Dragnet (1987) a Very (Just the Fact, Ma’am) Belated Review

Wow. 1987, eh?

That’s when the Dan Aykroyd and Tom Hanks starring parody remake of Dragnet, the famous no-nonsense police procedural which started as a radio show before becoming very famous as a TV show was released.

Thirty three years ago?!?


That, my friends, was the first, and only, time I ever saw the film. It was a date, you see, well before I met my future wife, and it went no-where. The date, that is.

But at least I remembered having fun with the film!

I hadn’t seen it since then and, frankly, hadn’t given it all that much thought.

Today, the movie was on one of the various cable channels and I caught it from almost the very beginning (I might have missed the first two or three minutes, nothing terribly big) and without the pressure of a date (which, I repeat, went absolutely nowhere), I was able to sit back and enjoy the film for what it was.

And it was a freaking hoot.

Here’s the trailer:

Dragnet was one of, if not THE first “parody” remake of a TV show. In more recent years we’ve seen parody remakes of Starsky and Hutch, Charlie’s Angels (the version with Barrymore/Diaz/Lui was pretty much parody… don’t know about the more recent one), and, for a while, there was talk about a Jim Carrey comedic version of The Six Million Dollar Man (obviously, it never came to be).

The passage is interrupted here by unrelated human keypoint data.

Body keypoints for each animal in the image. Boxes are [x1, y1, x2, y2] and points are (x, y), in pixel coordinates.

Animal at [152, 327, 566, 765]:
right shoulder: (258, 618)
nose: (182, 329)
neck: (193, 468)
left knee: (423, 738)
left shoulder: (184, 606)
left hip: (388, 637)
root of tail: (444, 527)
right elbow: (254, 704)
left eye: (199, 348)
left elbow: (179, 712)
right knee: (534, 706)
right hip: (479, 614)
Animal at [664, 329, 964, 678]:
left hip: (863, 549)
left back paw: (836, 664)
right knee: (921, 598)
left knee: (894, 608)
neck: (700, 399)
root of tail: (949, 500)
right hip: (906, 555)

Dragnet originally featured the deadpan acting and narration of Jack Webb. Here’s a sampling of that…

Yeah, it could be a little… much.

But considering Dragnet first appeared in the 1950’s and continued through to the early 1970’s, I suppose one can excuse its super starched collar presentation.

By the time the film version was being made, it was ripe for parody and getting Dan Aykroyd to mimic Jack Webb’s ultra-seriousness (he also co-wrote the movie’s script) as “Joe Friday”, the grandson (or was it son?) of the original Joe Friday was a stroke of genius.

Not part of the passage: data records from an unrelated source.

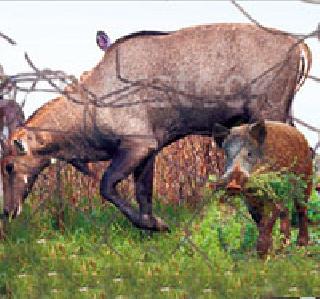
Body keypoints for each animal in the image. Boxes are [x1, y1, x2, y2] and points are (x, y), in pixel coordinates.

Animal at [0, 24, 310, 232]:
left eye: (9, 166)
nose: (7, 211)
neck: (90, 106)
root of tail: (300, 47)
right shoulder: (150, 148)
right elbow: (143, 192)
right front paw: (151, 224)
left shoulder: (138, 143)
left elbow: (107, 186)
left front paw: (156, 225)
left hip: (269, 112)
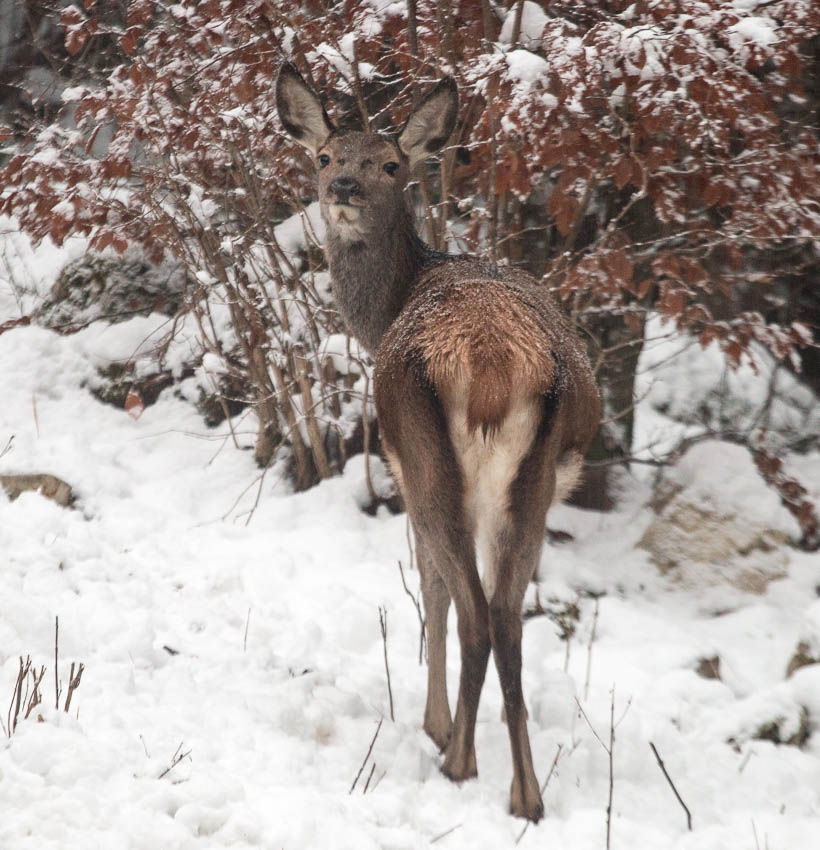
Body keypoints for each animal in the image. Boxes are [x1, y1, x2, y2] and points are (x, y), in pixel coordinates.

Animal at [278, 63, 604, 820]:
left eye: (391, 164)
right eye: (324, 156)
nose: (344, 188)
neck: (388, 308)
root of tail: (491, 366)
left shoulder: (401, 466)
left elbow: (429, 592)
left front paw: (434, 724)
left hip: (429, 460)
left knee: (474, 613)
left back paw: (458, 760)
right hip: (534, 483)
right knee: (510, 620)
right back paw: (526, 796)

So too was getting Tom Hanks to play his much more loosey goosey new partner, Pep Streebeck. For almost the entire film we witness their interaction and, I have to say, it was almost always very funny.

Back in 1987 Tom Hanks was known primarily for his comedic talents, and he plunged headlong into the role along with Aykroyd to deliver a wonderful send-up on the whole bickering partners cliche.

The plot is delightfully silly, involving Pagan worshipers, a mayoral race, a porn publisher (Dabney Coleman in a humorous send up of Hugh Hefner), and a religious moral majority type (Christopher Plummer, positively oozing serpentine cool).

These various characters have plenty of story between them, double dealings and betrayals, while Friday and Streebeck try to bring the various wrong-doers in.

The movie at times reminded me of the Peter Sellers Pink Panther films and, while not quite as good as the best of them, Dragnet nonetheless managed to keep my attention and make me laugh many times throughout.

It’s always curious how some films are well remembered while others fade from the public consciousness. I suppose Dragnet isn’t one of the best remembered Dan Aykroyd or Tom Hanks films. One could even say it is mostly forgotten today. It’s quite a shame because the film is delightfully daffy and well worth checking out.

And remember kids: Thank God it’s Friday!